Visual Inspection of pharmaceutical packaging integrity should always comply with international standards, such as USP <1790>, in order to guarantee the quality of the packaged product.
Visual Inspection is a non-destructive test method that makes it easy to check 100% of products ready to be sold, and is particularly effective in identifying items having characteristics that do not conform to standards, while also reducing the number of false rejects.
This test method identifies many types of defects by examining a series of images of the product while stationary or in motion that are collected from high-definition cameras. To do this, the images collected from the cameras must be viewed and evaluated by a trained operator or by a properly programmed machine to detect non-conforming products and remove them from the production line.
For a long time, human operators were irreplaceable in this type of assessment. However, in recent years, technological solutions have been developed that automate and speed up the process without affecting its accuracy. However, to replace human inspections with automatic inspections, it is necessary to demonstrate the machine’s ability to produce better—or at least the same—results as humans. So, the instrument undergoes a special test called the Knapp Test, which objectively assesses the quality of its performance.
The Knapp Test is one of the protocols approved by international regulations to assess the effectiveness of an instrument in performing visual inspections. In this type of test, a set of samples is inspected by both qualified human operators and the machine. Then, the results are compared to determine whether the machine performed better than, or at least as well as, the operators, and therefore whether it can be validated.
It is important to remember that the Knapp test compares the performance of the machine to that of operators who had to pass the Knapp Test themselves to receive the qualification of “inspector”. USP standard <1790> requires operators to be able to correctly identify a certain percentage of defective products and generate a limited number of false rejects to be considered able to manually perform Visual Inspection. To be qualified, the operator performs three tests on three different sets of samples, and must achieve the expected performance in every round of testing. Operator qualification is valid for one year, after which the operator takes the Knapp Test again. Qualification is also valid only for a specific category of products. This means that qualification for inspection of transparent liquids is different from gels or suspensions, and an operator inspecting different types of products must obtain all the specific qualifications.
So, the Knapp Test for Automatic Visual Inspection machines compares the machine’s performance with that of several qualified operators. And, to obtain as realistic and comparable results as possible, the standards also establish precisely how the tests are to be performed, the characteristics of the samples, the environment in which the photos are to be taken, etc.

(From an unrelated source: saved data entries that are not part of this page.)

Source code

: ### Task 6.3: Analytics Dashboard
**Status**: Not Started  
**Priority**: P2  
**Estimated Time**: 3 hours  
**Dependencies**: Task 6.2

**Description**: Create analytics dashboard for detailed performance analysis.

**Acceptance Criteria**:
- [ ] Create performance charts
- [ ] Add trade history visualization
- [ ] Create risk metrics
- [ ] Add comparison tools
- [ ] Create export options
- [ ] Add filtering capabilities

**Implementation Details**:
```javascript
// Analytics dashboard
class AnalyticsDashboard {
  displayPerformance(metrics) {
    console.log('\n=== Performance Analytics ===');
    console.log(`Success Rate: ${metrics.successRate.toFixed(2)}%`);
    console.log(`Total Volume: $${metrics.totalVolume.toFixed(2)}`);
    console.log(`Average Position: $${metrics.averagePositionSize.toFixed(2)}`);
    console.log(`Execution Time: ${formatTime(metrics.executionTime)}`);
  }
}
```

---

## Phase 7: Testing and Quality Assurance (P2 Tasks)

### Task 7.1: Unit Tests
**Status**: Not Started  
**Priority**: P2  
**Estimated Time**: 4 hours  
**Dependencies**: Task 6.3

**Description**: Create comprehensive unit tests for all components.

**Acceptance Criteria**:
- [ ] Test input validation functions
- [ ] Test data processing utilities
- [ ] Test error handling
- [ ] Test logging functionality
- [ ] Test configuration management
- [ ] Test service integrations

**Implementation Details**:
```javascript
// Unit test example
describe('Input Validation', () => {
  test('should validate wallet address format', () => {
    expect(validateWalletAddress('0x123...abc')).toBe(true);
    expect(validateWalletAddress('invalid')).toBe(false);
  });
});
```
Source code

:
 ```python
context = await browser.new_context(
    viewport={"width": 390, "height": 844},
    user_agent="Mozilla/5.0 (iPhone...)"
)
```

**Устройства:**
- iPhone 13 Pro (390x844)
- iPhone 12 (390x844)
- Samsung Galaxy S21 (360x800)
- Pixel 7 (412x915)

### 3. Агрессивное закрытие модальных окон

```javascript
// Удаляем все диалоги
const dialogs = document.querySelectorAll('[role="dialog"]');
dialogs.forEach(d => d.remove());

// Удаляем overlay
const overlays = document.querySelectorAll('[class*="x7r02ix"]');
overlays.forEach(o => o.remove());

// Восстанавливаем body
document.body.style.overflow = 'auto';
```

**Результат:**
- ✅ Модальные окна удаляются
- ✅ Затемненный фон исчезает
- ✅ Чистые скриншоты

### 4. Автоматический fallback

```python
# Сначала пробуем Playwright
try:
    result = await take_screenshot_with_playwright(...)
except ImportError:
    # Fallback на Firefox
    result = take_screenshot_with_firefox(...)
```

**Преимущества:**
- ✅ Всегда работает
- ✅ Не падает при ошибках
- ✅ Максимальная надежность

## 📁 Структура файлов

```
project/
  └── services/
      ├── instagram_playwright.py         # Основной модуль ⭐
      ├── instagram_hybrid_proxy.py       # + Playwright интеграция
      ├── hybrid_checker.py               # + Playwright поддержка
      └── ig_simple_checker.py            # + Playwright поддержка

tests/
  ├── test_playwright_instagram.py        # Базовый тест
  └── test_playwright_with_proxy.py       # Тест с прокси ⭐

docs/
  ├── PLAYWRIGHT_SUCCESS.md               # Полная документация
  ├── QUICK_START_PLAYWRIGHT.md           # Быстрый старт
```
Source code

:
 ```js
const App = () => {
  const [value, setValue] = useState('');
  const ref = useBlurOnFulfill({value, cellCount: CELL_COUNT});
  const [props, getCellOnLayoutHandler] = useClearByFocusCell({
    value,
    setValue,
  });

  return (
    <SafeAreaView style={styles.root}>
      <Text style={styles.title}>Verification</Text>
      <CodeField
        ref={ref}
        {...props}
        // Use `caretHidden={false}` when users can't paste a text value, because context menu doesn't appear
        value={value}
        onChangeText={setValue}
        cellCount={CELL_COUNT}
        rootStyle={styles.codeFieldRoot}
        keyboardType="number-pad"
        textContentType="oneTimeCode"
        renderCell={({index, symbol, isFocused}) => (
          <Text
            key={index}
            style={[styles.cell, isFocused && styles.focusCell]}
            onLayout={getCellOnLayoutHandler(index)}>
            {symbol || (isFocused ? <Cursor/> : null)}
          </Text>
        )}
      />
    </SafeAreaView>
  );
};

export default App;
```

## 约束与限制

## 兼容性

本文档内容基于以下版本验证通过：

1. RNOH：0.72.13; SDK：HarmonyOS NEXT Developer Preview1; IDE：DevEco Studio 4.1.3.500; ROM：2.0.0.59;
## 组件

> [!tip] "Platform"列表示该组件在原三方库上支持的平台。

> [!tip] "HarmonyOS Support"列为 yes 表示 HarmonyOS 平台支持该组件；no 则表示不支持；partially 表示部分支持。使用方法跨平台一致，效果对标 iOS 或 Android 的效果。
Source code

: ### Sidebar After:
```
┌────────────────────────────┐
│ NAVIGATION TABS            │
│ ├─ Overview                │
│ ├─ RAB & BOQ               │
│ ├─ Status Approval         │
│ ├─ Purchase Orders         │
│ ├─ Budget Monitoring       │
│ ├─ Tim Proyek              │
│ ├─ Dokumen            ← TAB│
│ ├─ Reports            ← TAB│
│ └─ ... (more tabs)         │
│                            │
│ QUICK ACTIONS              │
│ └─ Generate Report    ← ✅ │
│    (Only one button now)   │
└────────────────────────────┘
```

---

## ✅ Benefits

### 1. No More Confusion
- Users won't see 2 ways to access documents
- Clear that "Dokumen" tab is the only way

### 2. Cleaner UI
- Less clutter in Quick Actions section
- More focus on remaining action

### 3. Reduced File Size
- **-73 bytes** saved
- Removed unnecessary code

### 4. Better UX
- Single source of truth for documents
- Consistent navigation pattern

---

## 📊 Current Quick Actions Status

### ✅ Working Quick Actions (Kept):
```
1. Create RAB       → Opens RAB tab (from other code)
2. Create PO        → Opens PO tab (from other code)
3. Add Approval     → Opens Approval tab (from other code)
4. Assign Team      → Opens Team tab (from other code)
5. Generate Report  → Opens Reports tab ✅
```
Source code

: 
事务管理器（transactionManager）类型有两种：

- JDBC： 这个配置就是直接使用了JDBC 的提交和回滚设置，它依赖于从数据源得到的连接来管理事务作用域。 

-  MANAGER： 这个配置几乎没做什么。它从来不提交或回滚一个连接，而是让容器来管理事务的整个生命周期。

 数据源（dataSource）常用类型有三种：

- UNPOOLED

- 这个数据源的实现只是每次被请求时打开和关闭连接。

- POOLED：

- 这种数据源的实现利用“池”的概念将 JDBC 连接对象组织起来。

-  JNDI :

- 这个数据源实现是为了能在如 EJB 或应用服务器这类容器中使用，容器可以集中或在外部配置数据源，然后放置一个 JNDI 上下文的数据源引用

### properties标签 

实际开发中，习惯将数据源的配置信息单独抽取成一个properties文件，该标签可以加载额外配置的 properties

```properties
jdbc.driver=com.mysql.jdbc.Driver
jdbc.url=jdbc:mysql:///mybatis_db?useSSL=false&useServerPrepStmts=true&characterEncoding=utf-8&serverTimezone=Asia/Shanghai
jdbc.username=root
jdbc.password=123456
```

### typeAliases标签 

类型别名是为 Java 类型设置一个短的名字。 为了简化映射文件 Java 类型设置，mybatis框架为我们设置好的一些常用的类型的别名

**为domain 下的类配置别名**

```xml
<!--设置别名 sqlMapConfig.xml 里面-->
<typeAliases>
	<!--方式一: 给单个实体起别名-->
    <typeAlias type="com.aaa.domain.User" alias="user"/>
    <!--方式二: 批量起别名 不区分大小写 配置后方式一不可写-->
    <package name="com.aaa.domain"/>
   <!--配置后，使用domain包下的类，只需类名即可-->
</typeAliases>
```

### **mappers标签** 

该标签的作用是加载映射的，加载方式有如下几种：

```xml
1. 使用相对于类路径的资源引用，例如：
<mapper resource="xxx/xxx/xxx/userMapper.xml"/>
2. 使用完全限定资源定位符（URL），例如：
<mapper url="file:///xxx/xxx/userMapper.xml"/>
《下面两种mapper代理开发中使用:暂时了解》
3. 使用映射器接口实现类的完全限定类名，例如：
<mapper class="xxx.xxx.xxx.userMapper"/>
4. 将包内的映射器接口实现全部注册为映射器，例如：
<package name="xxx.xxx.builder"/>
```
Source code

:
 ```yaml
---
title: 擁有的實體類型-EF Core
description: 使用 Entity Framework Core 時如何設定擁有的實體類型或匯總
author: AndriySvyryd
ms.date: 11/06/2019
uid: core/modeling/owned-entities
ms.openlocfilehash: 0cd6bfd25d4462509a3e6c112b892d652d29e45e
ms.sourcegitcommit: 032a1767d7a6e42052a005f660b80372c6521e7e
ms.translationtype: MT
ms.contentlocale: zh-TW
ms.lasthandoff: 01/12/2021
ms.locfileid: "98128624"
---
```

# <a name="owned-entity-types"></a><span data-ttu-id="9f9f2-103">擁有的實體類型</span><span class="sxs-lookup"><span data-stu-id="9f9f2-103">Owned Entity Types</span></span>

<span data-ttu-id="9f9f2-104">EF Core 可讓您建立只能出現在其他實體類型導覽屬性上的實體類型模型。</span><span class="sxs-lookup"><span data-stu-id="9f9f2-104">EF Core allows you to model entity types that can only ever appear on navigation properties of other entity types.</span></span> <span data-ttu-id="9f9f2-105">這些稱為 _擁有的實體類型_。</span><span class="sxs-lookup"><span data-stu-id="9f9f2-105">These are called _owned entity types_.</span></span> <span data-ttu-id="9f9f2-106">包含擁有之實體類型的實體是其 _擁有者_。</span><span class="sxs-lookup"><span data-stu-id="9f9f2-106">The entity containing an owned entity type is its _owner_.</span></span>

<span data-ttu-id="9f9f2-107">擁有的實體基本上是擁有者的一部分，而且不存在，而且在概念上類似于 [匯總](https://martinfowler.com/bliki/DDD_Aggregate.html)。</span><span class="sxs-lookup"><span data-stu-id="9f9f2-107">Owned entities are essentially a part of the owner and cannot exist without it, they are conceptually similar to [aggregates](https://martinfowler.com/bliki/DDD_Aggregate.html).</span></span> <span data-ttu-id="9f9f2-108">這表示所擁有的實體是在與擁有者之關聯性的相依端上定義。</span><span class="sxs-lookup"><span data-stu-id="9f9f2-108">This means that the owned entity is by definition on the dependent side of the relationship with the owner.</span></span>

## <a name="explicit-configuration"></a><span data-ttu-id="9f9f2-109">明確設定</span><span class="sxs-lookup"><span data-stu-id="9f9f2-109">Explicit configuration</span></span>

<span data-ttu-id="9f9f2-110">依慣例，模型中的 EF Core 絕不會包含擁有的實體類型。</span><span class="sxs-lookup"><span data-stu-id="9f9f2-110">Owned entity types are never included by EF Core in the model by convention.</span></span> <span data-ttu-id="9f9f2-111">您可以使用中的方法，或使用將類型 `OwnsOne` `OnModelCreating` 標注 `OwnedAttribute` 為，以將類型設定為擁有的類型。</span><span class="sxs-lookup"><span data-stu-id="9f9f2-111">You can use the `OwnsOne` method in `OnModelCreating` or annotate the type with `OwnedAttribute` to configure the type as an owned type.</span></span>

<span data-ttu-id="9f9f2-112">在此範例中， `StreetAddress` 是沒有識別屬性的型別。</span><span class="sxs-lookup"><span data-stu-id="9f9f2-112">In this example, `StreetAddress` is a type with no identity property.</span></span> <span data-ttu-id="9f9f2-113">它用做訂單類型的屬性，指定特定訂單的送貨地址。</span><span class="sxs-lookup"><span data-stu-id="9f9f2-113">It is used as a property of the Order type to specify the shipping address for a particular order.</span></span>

The samples used for the test must be as similar as possible in terms of shape, colour, size, and characteristics of the internal product to those that will be analysed by the machine, and they must have a specific set of defects chosen from a repertoire of both common and less common faults. These include the presence of foreign bodies or particulate matter inside the container, cosmetic defects such as cracks or inclusions in the packaging, inadequate fill level or change in the sample’s colour.
The time assigned to the inspection and the way in which the products are handled must also be comparable, so that the performance of the machine and the human operator can be compared realistically.
This type of testing is essential to ensure product compliance with international regulations and to guarantee consumer safety. However, it also allows pharmaceutical companies to equip themselves with increasingly technologically advanced Automatic Visual Inspection machines.
By assessing the results of the Knapp test, it is possible to identify the types of defects that human operators identify better than the machine and take appropriate steps to improve the machine’s performance in the specific areas where it is most lacking.
That is why, in its commitment to collaboration and continuous improvement, Bonfiglioli Engineering provides not only Automatic Visual Inspection machines, but also technical assistance in conducting Knapp Tests, providing its customers support in producing the sets of samples to be tested, in the actual testing phase and in evaluating the results.